From E. coli studies, we know that ubiquinone (UQ) is predominantly used under aerobic conditions while demethylmenaquinones (DMK) function under anaerobic conditions . Notably, an anaerobic O2-independent UQ biosynthesis pathway controlled by ubiT, ubiU, and ubiV genes exists in E. coli , suggesting similar mechanisms may operate in Salmonella.

The research should focus on:

• Determining if UbiB is differentially expressed under varying oxygen tensions

• Quantifying the metabolic impact of UbiB deficiency under each condition

• Identifying if UbiB interacts with the anaerobic UQ biosynthesis machinery

• Measuring the kinetics of adaptation during environmental transitions

These studies will provide insights into how Salmonella modulates its respiratory chain during infection as it encounters diverse oxygen environments within the host.
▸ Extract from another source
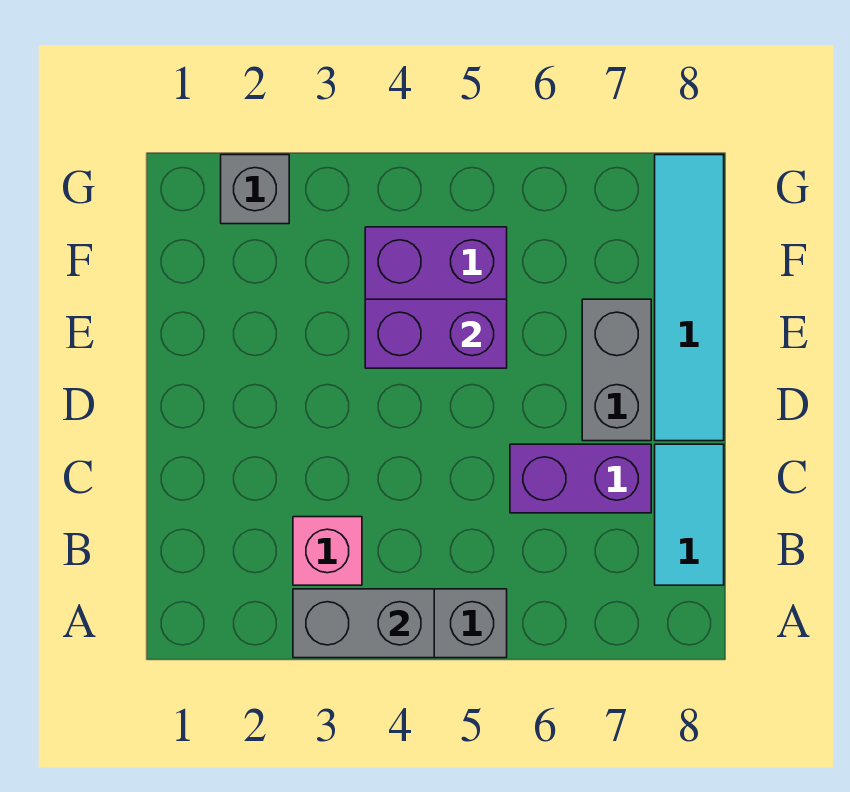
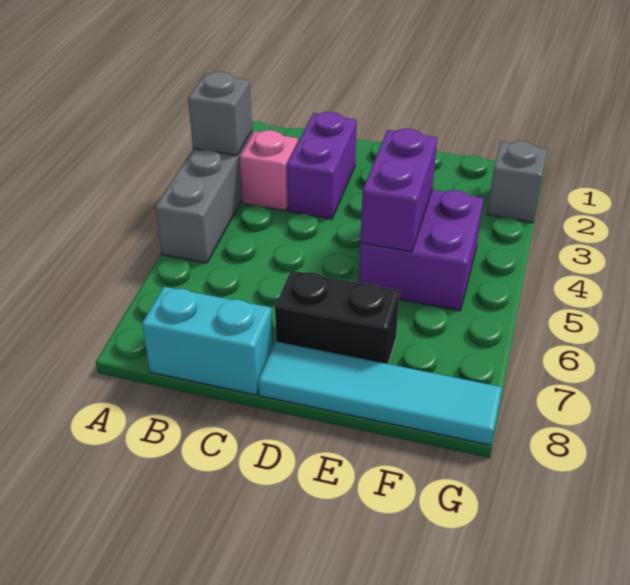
grey brick A3:A4 level 2 -> grey brick A3 level 2
cyan tile B8:C8 level 1 -> cyan brick B8:C8 level 1
purple brick C6:C7 level 1 -> purple brick C2:C3 level 1
grey brick D7:E7 level 1 -> black brick D7:E7 level 1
What are the most effective experimental controls when working with recombinant Salmonella enteritidis UbiB protein?

Rigorous experimental controls are essential when working with recombinant Salmonella enteritidis UbiB to ensure data validity and reproducibility. The following comprehensive control framework should be implemented:

For protein expression and purification:

For functional studies:

• Enzymatic activity controls:

  • Substrate-free reactions to establish baseline

  • Heat-inactivated enzyme controls

  • Reactions with known inhibitors

  • Concentration gradients to establish linearity

• Binding assay controls:

  • Non-specific binding surfaces

  • Competitive binding with unlabeled ligands

  • Tests with known interaction partners and non-interactors

• Structural analysis controls:

  • Reference proteins with known properties

  • Multiple buffer conditions

  • Technical replicates across different protein preparations

• In vivo complementation controls:

  • Empty vector complementation

  • Complementation with unrelated proteins

  • Partial complementation with truncated variants

The storage buffer for recombinant UbiB should contain 50% glycerol in a Tris-based buffer as indicated by commercial preparations , which serves as a valuable reference point for maintaining protein stability during experimental manipulations.
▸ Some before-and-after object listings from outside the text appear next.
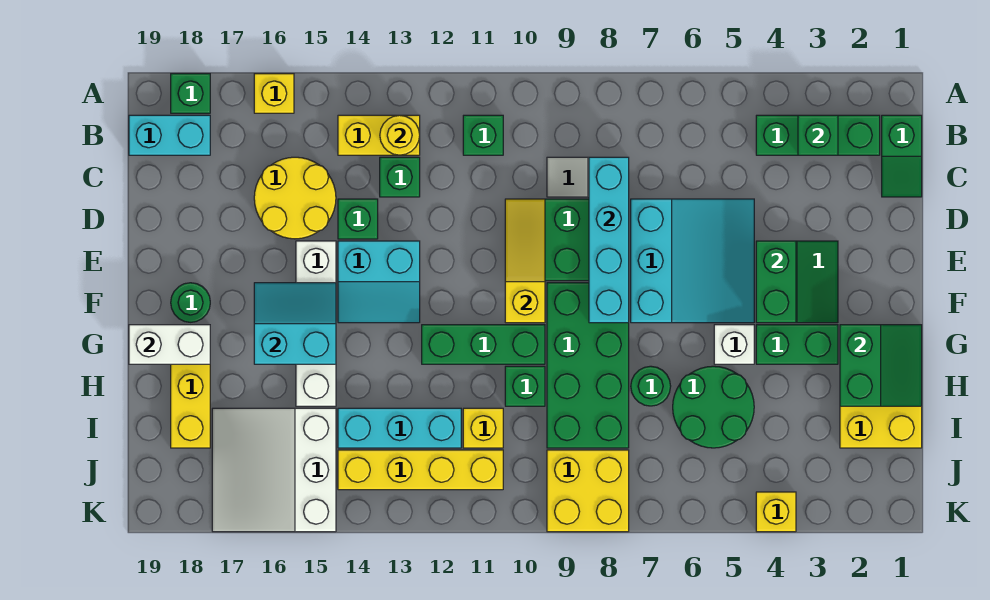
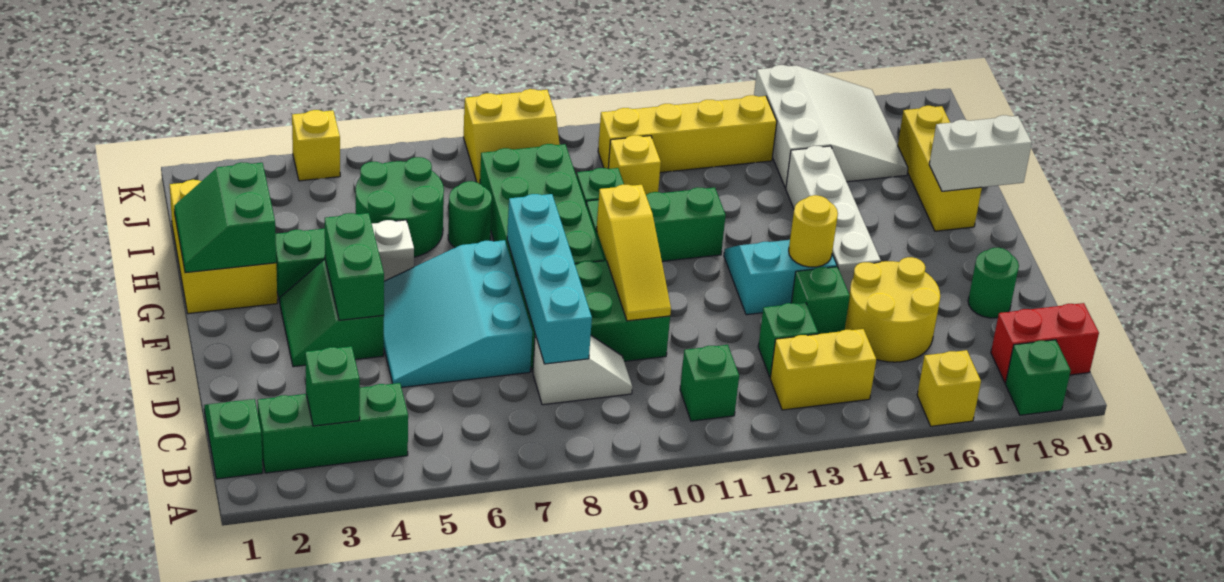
yellow round brick B13 level 2 -> yellow round brick E14 level 2
cyan brick B18:B19 level 1 -> red brick B18:B19 level 1
cyan slope F15:G16 level 2 top G -> none
green round brick F18 level 1 -> green round brick D18 level 1
cyan brick I12:I14 level 1 -> none
yellow brick J8:K9 level 1 -> yellow slope J8:K9 level 1 top K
What analytical techniques provide the most informative data on UbiB's role in ubiquinone biosynthesis in Salmonella?

A comprehensive analytical approach combining multiple techniques yields the most informative data on UbiB's role in ubiquinone biosynthesis. These methodologies should be implemented sequentially to build a complete functional profile:

1. Biochemical activity characterization:

• Enzyme kinetics: Measure reaction rates under varying substrate concentrations to determine Km, Vmax, and catalytic efficiency

• Substrate specificity: Test activity with various pathway intermediates to identify precise reaction step

• Cofactor requirements: Systematically test effects of potential cofactors (ATP, metals, etc.)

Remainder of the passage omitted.